TASK 1 - Restate the portion of the fig discussion starting at "Ive heard banana" and ending at "hardiness is like?", changing "zone 7" to "zone 6".
TASK 2 - Which two fig varieties does the fig discussion name as having a banana flavor?
TASK 3 - According to the fig discussion, why would breeding figs be much harder than breeding apples for the writer who wants to cross varieties?

TEXT SHOWN -
——————

That said I would agree that you can have too many apple varieties after awhile, especially if you get a lot of similar varieties.
No way, figs are waayyy more diverse in flavor. Like its not even close. Texture ill give you. Theres differences in figs but certainly not as much as apple
I like this chart from thefigjam.co to go through all the types of flavors. Read the flesh and skin color chart separate. So the middle describes flavor of flesh, outside is flavor of skin. Inside is just categories
Oooh, what a lovely chart! Thank you for posting it! I downloaded it for personal reference.
Apples seem to have a lot of flavor diversity, quite possibly more than figs. I’m not an expert on either, so I could be wrong about that – I don’t know the bredth of how flavor diverse figs are!
Steven Edholm has described apple varieties that taste like cherries, strawberries, bananas, anise, seafood, and a whole host of other wild things, so I clearly need to collect weird ones that sound delicious to me so I can cross them and see what I get.
I’d totally be doing the same thing with figs if they were as easy to breed as apples, but their dioeciousness and the lack of any fig wasps in my climate makes that much harder.
Not mentioned on this chart, but there are definatelt bananay figs. Izbat an naj (confirmed by me) and siblawi (just rooting one right now). Yogurt is a common flavor in a slightly unripe fig as well. For example my Adriatic jh tastes like strawberry jam when ripe, but when picked a little early tastes like strawberry yogurt. Coconut, rum, guava, and mango are things too.
Ive heard banana in apples but the ones ibe tried do not taste it at all.
Ill give you seafood is unique. Never tried it. But I think ill pass on that lol
I dont have fig wasp either but I just rooted some capri-q to hand pollinate this year
Oh, NICE! How banana-y are those figs? Are any of them self-fertile and cold hardy enough for zone 7? I’ve gotta track one down, if I could grow a fig like that here.
This is the first I’ve heard of Capri-q. It sounds like a great pollinator! I’ve been eyeing Gillette for awhile, because a tasty caprifig pollinator seems like it would be well worth adding. (Even though I’d have to hand-pollinate.) If there’s another caprifig that tastes good too, then oooh. Do you have any idea what its cold hardiness is like?
Man, now you’ve got me poking at Figaholics and wondering if I ought to place an order there for both of those edible caprifigs, but I’d want to find several more varieties that are a good fit for my climate in order to justify the postage . . . Got any recommendations for zone 7 self-fertile figs he has, especially ones with really neat flavors?

——————

Records from a data source
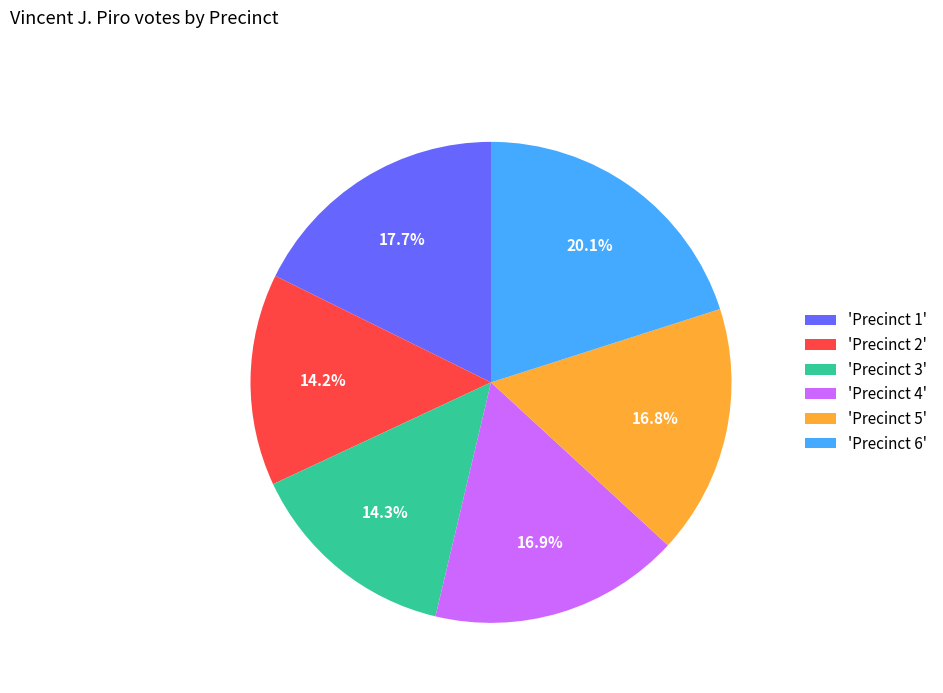

Which category has the biggest portion of the pie?

'Precinct 6'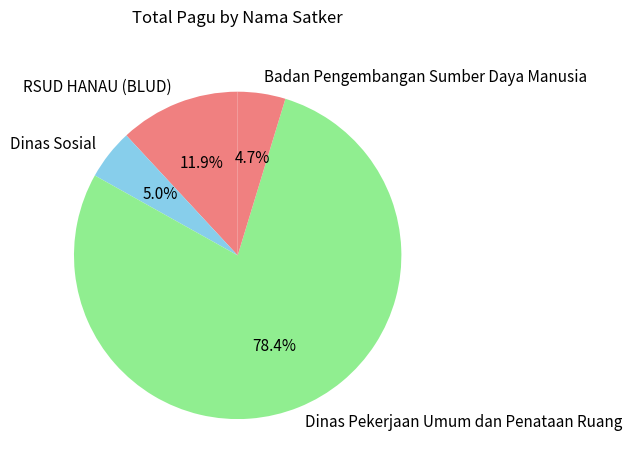

Is there a majority slice in this chart?

Yes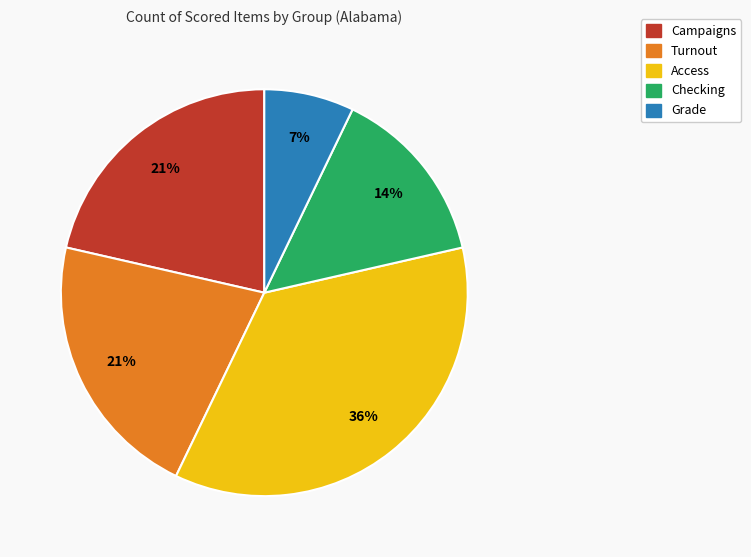

Which slice is the smallest?

Grade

——————

EXERCISE RESULT 1 -
Ive heard banana in apples but the ones ibe tried do not taste it at all.
Ill give you seafood is unique. Never tried it. But I think ill pass on that lol
I dont have fig wasp either but I just rooted some capri-q to hand pollinate this year
Oh, NICE! How banana-y are those figs? Are any of them self-fertile and cold hardy enough for zone 6? I’ve gotta track one down, if I could grow a fig like that here.
This is the first I’ve heard of Capri-q. It sounds like a great pollinator! I’ve been eyeing Gillette for awhile, because a tasty caprifig pollinator seems like it would be well worth adding. (Even though I’d have to hand-pollinate.) If there’s another caprifig that tastes good too, then oooh. Do you have any idea what its cold hardiness is like?

EXERCISE RESULT 2 - Izbat an naj and siblawi.

EXERCISE RESULT 3 - Figs are dioecious, and there are no fig wasps in that writer's climate. Both factors make breeding figs much harder than breeding apples.